Lifestyle

Taking all comers

Craig Davidson tackles illegal brawls, steroid abuse--and modern-day masculinity.

“I want to hit a nerve so hard, it makes people want to beat the shit out of me.”

That's writer Craig Davidson, explaining his writing philosophy over the phone from Iowa City, Iowa. Clearly, the Toronto native is getting somewhere with his reverse-psychology tactics: literary provocateurs Chuck Palahniuk and Bret Easton Ellis both blurbed his debut short story collection, 2005's Rust and Bone. (The collection tackles everything from sex addiction to involuntary amputation.)

Out this fall, Davidson's novel, The Fighter, will both delight and disturb. In adrenalin-drenched prose, it relates the intertwined stories of two young boxers who end up fighting illegal bare-handed bouts in a barn near Niagara Falls, Ont. To prepare, Davidson trained as a boxer for two months. His research soon took a dark turn.

“During my second revision period,” he recalls, “I decided to have the main character [go] on steroids.” He discovered a website that sold steroid kits. “I was going through such hell with this book. So I ordered a kit.”

He began injecting himself with three or four needles per week. “They worked,” he says. “I went up to about 240 pounds, and I was bench-pressing my own weight. But my balls shrunk to almost negligible size, and my prostate swelled up so I was pissing 15 times a day. I'm off them now, and I'll never go back on…I was thinking it was a Hunter S. Thompson participatory journalism sort of thing, but I broke my parents' hearts when they found out.”

Davidson's pain is his book's gain: the chapter where one of the two boxers embarks on a steroid-fuelled rampage in Welland is uncomfortably, unforgettably hilarious. Davidson says his publisher questioned how far he had gone with this passage, but he remained resolute.

Better to go too far than not far enough. Canada's literary landscape is strewn with the remaindered corpses of books that lack the courage of any conviction. Davidson writes with emotion, but no sentimentality, about a generation of pampered young males who put themselves through physical and psychological trials in order to find themselves as men. “We're not offered a lot of real, genuine ways of [growing up] in today's society…. People think I write tough-guy fiction, but I'm actually writing about very confused people who don't know where they fit in society, and go down very destructive roads.”

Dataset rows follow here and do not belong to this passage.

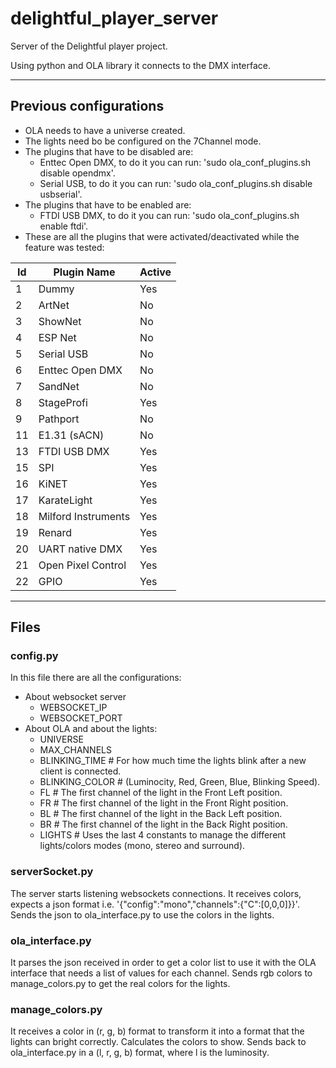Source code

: # delightful_player_server
Server of the Delightful player project.

Using python and OLA library it connects to the DMX interface.

--------------------------------------
## Previous configurations
* OLA needs to have a universe created.
* The lights need bo be configured on the 7Channel mode.
* The plugins that have to be disabled are:
  * Enttec Open DMX, to do it you can run: 'sudo ola_conf_plugins.sh disable opendmx'.
  * Serial USB, to do it you can run: 'sudo ola_conf_plugins.sh disable usbserial'.
* The plugins that have to be enabled are:
  * FTDI USB DMX, to do it you can run: 'sudo ola_conf_plugins.sh enable ftdi'.
* These are all the plugins that were activated/deactivated while the feature was tested:

| Id  | Plugin Name         | Active |
|-----|---------------------|--------|
| 1   | Dummy               | Yes    |
| 2   | ArtNet              | No     |
| 3   | ShowNet             | No     |
| 4   | ESP Net             | No     |
| 5   | Serial USB          | No     |
| 6   | Enttec Open DMX     | No     |
| 7   | SandNet             | No     |
| 8   | StageProfi          | Yes    |
| 9   | Pathport            | No     |
| 11  | E1.31 (sACN)        | No     |
| 13  | FTDI USB DMX        | Yes    |
| 15  | SPI                 | Yes    |
| 16  | KiNET               | Yes    |
| 17  | KarateLight         | Yes    |
| 18  | Milford Instruments | Yes    |
| 19  | Renard              | Yes    |
| 20  | UART native DMX     | Yes    |
| 21  | Open Pixel Control  | Yes    |
| 22  | GPIO                | Yes    |

--------------------------------------
## Files

### config.py
In this file there are all the configurations:
* About websocket server
  * WEBSOCKET_IP
  * WEBSOCKET_PORT
* About OLA and about the lights:
  * UNIVERSE
  * MAX_CHANNELS
  * BLINKING_TIME  # For how much time the lights blink after a new client is connected.
  * BLINKING_COLOR  # (Luminocity, Red, Green, Blue, Blinking Speed).
  * FL  # The first channel of the light in the Front Left position.
  * FR  # The first channel of the light in the Front Right position.
  * BL  # The first channel of the light in the Back Left position.
  * BR  # The first channel of the light in the Back Right position.
  * LIGHTS  # Uses the last 4 constants to manage the different lights/colors modes (mono, stereo and surround).


### serverSocket.py
The server starts listening websockets connections.
It receives colors, expects a json format i.e. '{"config":"mono","channels":{"C":[0,0,0]}}'.
Sends the json to ola_interface.py to use the colors in the lights.

### ola_interface.py
It parses the json received in order to get a color list to use it with the OLA interface that needs a list of values for each channel.
Sends rgb colors to manage_colors.py to get the real colors for the lights.

### manage_colors.py
It receives a color in (r, g, b) format to transform it into a format that the lights can bright correctly.
Calculates the colors to show.
Sends back to ola_interface.py in a (l, r, g, b) format, where l is the luminosity.  
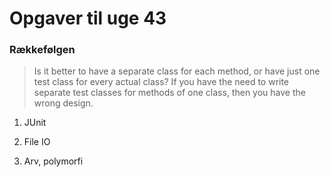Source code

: # Opgaver til uge 43 
### Rækkefølgen 

>Is it better to have a separate class for each method, or have just one test class for every actual class?  If you have the need to write separate test classes for methods of one class, then you have the wrong design.  

1) JUnit 

2) File IO

3) Arv, polymorfi
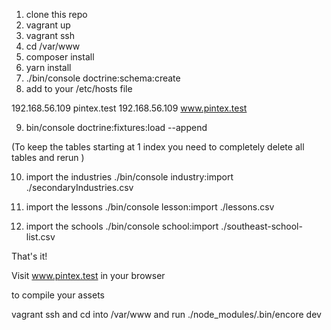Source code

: 1. clone this repo
2. vagrant up
3. vagrant ssh
4. cd /var/www
5. composer install
6. yarn install
7. ./bin/console doctrine:schema:create
8. add to your /etc/hosts file

192.168.56.109 pintex.test
192.168.56.109 www.pintex.test

9. bin/console doctrine:fixtures:load --append

(To keep the tables starting at 1 index you need to completely delete all tables and rerun )

10. import the industries
./bin/console industry:import ./secondaryIndustries.csv

11. import the lessons
./bin/console lesson:import ./lessons.csv

12. import the schools
./bin/console school:import ./southeast-school-list.csv



That's it!

Visit www.pintex.test in your browser

to compile your assets 

vagrant ssh and cd into /var/www and run ./node_modules/.bin/encore dev


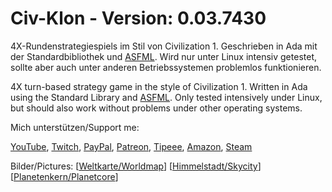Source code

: # Civ-Klon - Version: 0.03.7430
4X-Rundenstrategiespiels im Stil von Civilization 1.
Geschrieben in Ada mit der Standardbibliothek und [ASFML](https://github.com/mgrojo/ASFML). Wird nur unter Linux intensiv getestet, sollte aber auch unter anderen Betriebssystemen problemlos funktionieren.

4X turn-based strategy game in the style of Civilization 1.
Written in Ada using the Standard Library and [ASFML](https://github.com/mgrojo/ASFML). Only tested intensively under Linux, but should also work without problems under other operating systems.

Mich unterstützen/Support me:

[YouTube](https://www.youtube.com/user/tpHonkiTonk), [Twitch](https://www.twitch.tv/tphonkitonk), [PayPal](https://www.paypal.com/paypalme/tpHonkiTonk), [Patreon](https://www.patreon.com/HonkiTonk), [Tipeee](https://www.tipeeestream.com/tphonkitonk/donation), [Amazon](https://www.amazon.de/registry/wishlist/2DNQHH9AI6JGR), [Steam](https://steamcommunity.com/profiles/76561197989126693/wishlist)

Bilder/Pictures:
[[Weltkarte/Worldmap](Beispielbilder/Worldmap.png)]
[[Himmelstadt/Skycity](Beispielbilder/Worldmap.png)]
[[Planetenkern/Planetcore](Beispielbilder/Worldmap.png)]
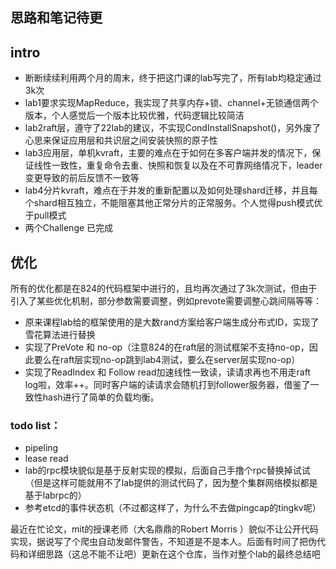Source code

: ## 思路和笔记待更
## intro
- 断断续续利用两个月的周末，终于把这门课的lab写完了，所有lab均稳定通过3k次
- lab1要求实现MapReduce，我实现了共享内存+锁、channel+无锁通信两个版本，个人感觉后一个版本比较优雅，代码逻辑比较简洁
- lab2raft层，遵守了22lab的建议，不实现CondInstallSnapshot()，另外废了心思来保证应用层和共识层之间安装快照的原子性
- lab3应用层，单机kvraft，主要的难点在于如何在多客户端并发的情况下，保证线性一致性，重复命令去重、快照和恢复以及在不可靠网络情况下，leader变更导致的前后反馈不一致等
- lab4分片kvraft，难点在于并发的重新配置以及如何处理shard迁移，并且每个shard相互独立，不能阻塞其他正常分片的正常服务。个人觉得push模式优于pull模式
- 两个Challenge 已完成

## 优化
所有的优化都是在824的代码框架中进行的，且均再次通过了3k次测试，但由于引入了某些优化机制，部分参数需要调整，例如prevote需要调整心跳间隔等等：
- 原来课程lab给的框架使用的是大数rand方案给客户端生成分布式ID，实现了雪花算法进行替换
- 实现了PreVote 和 no-op（注意824的在raft层的测试框架不支持no-op，因此要么在raft层实现no-op跳到lab4测试，要么在server层实现no-op）
- 实现了ReadIndex 和 Follow read加速线性一致读，读请求再也不用走raft log啦，效率++。同时客户端的读请求会随机打到follower服务器，借鉴了一致性hash进行了简单的负载均衡。
### todo list：
- pipeling
- lease read
- lab的rpc模块貌似是基于反射实现的模拟，后面自己手撸个rpc替换掉试试（但是这样可能就用不了lab提供的测试代码了，因为整个集群网络模拟都是基于labrpc的）
- 参考etcd的事件状态机（不过都这样了，为什么不去做pingcap的tingkv呢）

最近在忙论文，mit的授课老师（大名鼎鼎的Robert Morris ）貌似不让公开代码实现，据说写了个爬虫自动发邮件警告，不知道是不是本人。后面有时间了把伪代码和详细思路（这总不能不让吧）更新在这个仓库，当作对整个lab的最终总结吧


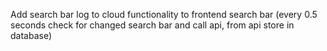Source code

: Add search bar log to cloud functionality to frontend search bar (every 0.5 seconds check for changed search bar and call api, from api store in database)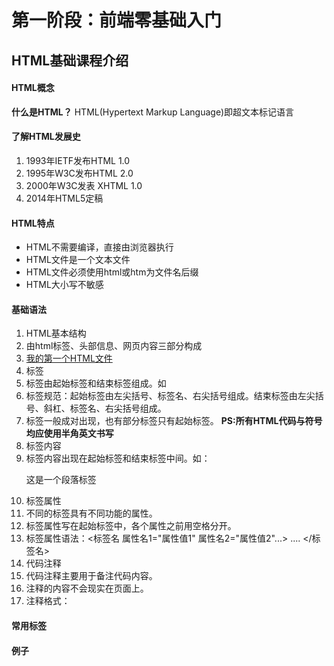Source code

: # 第一阶段：前端零基础入门

## HTML基础课程介绍

#### HTML概念
**什么是HTML？**
HTML(Hypertext Markup Language)即超文本标记语言

#### 了解HTML发展史
1. 1993年IETF发布HTML 1.0
1. 1995年W3C发布HTML 2.0
1. 2000年W3C发表 XHTML 1.0
1. 2014年HTML5定稿

#### HTML特点
- HTML不需要编译，直接由浏览器执行
- HTML文件是一个文本文件
- HTML文件必须使用html或htm为文件名后缀
- HTML大小写不敏感

#### 基础语法
1. HTML基本结构
  1. 由html标签、头部信息、网页内容三部分构成
  1. [我的第一个HTML文件](我的第一个HTML文件/index.html)
1. 标签
  1. 标签由起始标签和结束标签组成。如<title></title>
  1. 标签规范：起始标签由左尖括号、标签名、右尖括号组成。结束标签由左尖括号、斜杠、标签名、右尖括号组成。
  1. 标签一般成对出现，也有部分标签只有起始标签。
  **PS:所有HTML代码与符号均应使用半角英文书写**
1. 标签内容
  1. 标签内容出现在起始标签和结束标签中间。如：<p>这是一个段落标签</p>
1. 标签属性
  1. 不同的标签具有不同功能的属性。
  1. 标签属性写在起始标签中，各个属性之前用空格分开。
  1. 标签属性语法：<标签名 属性名1="属性值1" 属性名2="属性值2"...> .... </标签名>
1. 代码注释
  1. 代码注释主要用于备注代码内容。
  1. 注释的内容不会现实在页面上。
  1. 注释格式：<!-- 这是一个注释 -->

#### 常用标签
#### 例子
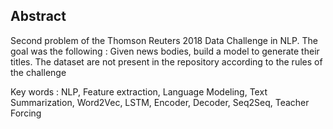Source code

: ## Abstract

Second problem of the Thomson Reuters 2018 Data Challenge in NLP. The goal was the following : Given news bodies, build a model to generate their titles. The dataset are not present in the repository according to the rules of the challenge

Key words : NLP, Feature extraction, Language Modeling, Text Summarization, Word2Vec, LSTM, Encoder, Decoder, Seq2Seq, Teacher Forcing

Davidson is looking forward to his next personal trial of masculinity: boxing poet Michael Knox in a four-round bout, in Toronto, to promote his book. No matter the outcome, he is determined to be a man about it.”If I do get knocked out,” he reflects, “I'll just drag my ass up off the canvas, shake his hand, say, 'Bloody good punch,' and go out and get drunk with whoever happens to be there.”